YOUR ASSIGNMENT:
Scan the entries below. Return every line that includes "needs".

INPUT RECORDS:
- Opening Delimiter -
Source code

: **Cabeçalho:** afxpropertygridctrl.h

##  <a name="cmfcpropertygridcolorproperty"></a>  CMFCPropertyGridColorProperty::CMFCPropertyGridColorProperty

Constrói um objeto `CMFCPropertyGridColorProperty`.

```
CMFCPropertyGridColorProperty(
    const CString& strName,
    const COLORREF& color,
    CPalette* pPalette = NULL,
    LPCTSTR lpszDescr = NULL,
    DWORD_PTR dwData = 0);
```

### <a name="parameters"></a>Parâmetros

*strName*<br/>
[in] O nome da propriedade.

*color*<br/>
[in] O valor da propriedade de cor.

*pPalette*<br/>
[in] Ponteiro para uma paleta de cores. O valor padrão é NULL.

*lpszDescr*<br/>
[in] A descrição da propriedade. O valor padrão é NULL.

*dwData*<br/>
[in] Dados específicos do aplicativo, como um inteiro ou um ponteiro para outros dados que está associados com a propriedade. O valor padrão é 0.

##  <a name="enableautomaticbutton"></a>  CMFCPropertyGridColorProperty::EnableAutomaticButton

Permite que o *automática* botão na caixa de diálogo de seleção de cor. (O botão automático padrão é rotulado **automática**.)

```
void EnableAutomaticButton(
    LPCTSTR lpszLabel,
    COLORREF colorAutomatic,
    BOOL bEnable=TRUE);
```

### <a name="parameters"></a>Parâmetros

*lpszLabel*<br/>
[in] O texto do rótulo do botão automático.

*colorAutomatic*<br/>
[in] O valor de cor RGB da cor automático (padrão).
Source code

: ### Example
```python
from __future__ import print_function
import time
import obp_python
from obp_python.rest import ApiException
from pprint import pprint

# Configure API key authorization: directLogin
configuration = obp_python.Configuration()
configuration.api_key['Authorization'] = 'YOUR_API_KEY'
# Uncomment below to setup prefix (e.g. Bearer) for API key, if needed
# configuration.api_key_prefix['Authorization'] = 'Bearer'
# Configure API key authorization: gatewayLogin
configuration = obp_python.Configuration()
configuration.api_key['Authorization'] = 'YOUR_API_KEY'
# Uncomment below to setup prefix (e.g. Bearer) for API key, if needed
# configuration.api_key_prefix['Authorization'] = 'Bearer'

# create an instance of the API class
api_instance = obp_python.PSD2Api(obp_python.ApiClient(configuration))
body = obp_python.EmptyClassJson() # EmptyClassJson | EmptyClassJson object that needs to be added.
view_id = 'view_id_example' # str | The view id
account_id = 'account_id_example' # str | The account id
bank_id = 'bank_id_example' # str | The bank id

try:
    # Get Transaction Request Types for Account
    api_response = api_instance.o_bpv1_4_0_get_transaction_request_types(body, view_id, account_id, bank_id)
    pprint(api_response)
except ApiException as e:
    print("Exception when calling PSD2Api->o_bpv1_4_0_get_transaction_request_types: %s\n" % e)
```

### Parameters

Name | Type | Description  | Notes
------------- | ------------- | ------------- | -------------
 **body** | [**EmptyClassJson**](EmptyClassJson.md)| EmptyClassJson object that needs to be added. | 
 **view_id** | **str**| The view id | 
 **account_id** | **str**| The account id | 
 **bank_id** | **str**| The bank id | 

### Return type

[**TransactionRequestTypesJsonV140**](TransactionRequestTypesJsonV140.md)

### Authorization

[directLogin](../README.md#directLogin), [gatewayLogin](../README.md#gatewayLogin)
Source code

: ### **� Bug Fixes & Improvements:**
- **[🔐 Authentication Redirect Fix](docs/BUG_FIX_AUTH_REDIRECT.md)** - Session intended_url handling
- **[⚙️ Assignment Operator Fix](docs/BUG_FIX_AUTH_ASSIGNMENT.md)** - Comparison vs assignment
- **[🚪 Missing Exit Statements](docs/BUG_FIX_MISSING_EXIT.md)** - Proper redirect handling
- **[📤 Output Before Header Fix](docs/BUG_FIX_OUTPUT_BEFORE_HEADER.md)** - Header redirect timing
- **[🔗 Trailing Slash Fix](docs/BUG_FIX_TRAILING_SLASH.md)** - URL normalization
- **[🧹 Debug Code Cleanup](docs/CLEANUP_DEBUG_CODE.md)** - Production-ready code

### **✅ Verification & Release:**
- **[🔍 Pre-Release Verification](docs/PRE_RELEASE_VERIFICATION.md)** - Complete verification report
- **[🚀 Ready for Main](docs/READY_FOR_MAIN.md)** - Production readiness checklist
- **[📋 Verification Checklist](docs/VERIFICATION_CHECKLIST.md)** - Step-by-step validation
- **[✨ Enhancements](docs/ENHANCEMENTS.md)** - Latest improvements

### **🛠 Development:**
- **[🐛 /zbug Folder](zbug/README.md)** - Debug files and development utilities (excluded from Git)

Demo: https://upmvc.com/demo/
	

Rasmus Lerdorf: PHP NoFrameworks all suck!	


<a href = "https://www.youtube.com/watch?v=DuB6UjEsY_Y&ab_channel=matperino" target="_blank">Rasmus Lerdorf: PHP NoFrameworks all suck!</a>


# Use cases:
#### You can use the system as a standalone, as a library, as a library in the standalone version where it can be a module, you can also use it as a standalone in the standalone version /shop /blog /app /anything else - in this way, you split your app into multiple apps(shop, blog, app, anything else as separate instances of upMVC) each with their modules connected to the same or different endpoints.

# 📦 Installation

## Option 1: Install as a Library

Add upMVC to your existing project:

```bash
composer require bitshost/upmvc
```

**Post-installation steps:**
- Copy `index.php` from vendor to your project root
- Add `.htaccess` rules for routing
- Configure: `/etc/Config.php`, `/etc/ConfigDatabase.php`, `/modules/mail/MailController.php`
- Closing Delimiter -
ANSWER FOR THE TASK:
body = obp_python.EmptyClassJson() # EmptyClassJson | EmptyClassJson object that needs to be added.
 **body** | [**EmptyClassJson**](EmptyClassJson.md)| EmptyClassJson object that needs to be added. | 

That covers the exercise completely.